It’s a good thing we know nothing about Pennywise The Dancing Clown

There’s a scene in Stephen King’s It—the book—where the Losers’ Club creates a “smoke hole,” a method by which Native Americans were said to have visions. In doing so, two of the characters witness an age-old Derry and the arrival of something overwhelming and indescribable: an evil from Outside Of Everything that awaits the arrival of Man. It’s the closest thing to an origin story we ever get for It, and the scene’s opaqueness has long captivated readers who love the idea of It being ancient in a Lovecraftian kind of way.

We didn’t get that scene in the 1990 miniseries, nor did we get it in this year’s big-screen adaptation.
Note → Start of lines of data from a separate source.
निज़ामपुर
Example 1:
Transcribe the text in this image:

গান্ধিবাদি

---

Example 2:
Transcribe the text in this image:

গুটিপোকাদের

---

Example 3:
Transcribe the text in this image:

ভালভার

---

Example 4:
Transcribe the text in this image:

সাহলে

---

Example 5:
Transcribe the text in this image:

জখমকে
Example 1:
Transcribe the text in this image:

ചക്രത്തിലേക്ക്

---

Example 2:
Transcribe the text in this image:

To do so would only muddy an already complicated narrative—there’s a reason the book’s longer than 1,000 pages—so it’s probably a good thing overall, but there is an ineffability to the whole thing that’s always given the beast behind Pennywise some added oomph.
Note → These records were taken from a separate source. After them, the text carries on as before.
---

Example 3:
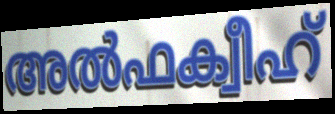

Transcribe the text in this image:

അൽഫക്വീഹ്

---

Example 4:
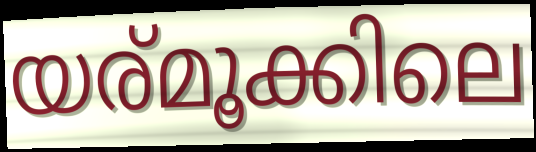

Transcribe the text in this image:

യര്മൂക്കിലെ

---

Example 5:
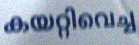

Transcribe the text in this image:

കയറ്റിവെച്ച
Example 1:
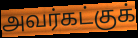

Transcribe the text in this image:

அவர்கட்குக்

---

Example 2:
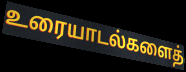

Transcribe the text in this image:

உரையாடல்களைத்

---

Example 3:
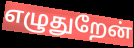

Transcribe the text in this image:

எழுதுறேன்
It’s this kind of foggy elusiveness in horror that Karsten Runquist argues for in his latest video essay, which aims to explore just why Pennywise is such a great monster. While he doesn’t touch on the clown’s primordial origins, he does touch on how every version of the story has embraced the monster’s mystery, which only serves to inflame the breadth of its horror.
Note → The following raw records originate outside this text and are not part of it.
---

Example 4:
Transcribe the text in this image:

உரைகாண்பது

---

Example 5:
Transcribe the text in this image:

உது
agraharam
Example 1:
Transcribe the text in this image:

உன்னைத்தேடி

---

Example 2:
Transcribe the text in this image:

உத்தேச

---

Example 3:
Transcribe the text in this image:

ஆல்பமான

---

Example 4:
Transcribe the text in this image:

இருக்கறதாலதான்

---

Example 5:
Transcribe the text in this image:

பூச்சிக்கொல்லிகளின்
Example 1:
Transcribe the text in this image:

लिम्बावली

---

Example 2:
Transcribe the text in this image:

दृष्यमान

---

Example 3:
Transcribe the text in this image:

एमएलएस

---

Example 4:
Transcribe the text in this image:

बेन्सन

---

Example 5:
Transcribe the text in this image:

In doing so, he also offers up a logical answer for just why exactly we find clowns so scary (though, granted, there are multiple answers to that one). You have to admit: There is something a touch untrustworthy about anyone who would put on a costume to make themselves seem happier. That said, our sympathies still lie with the good clowns out there. You know who you are, and we know you don’t live in sewers.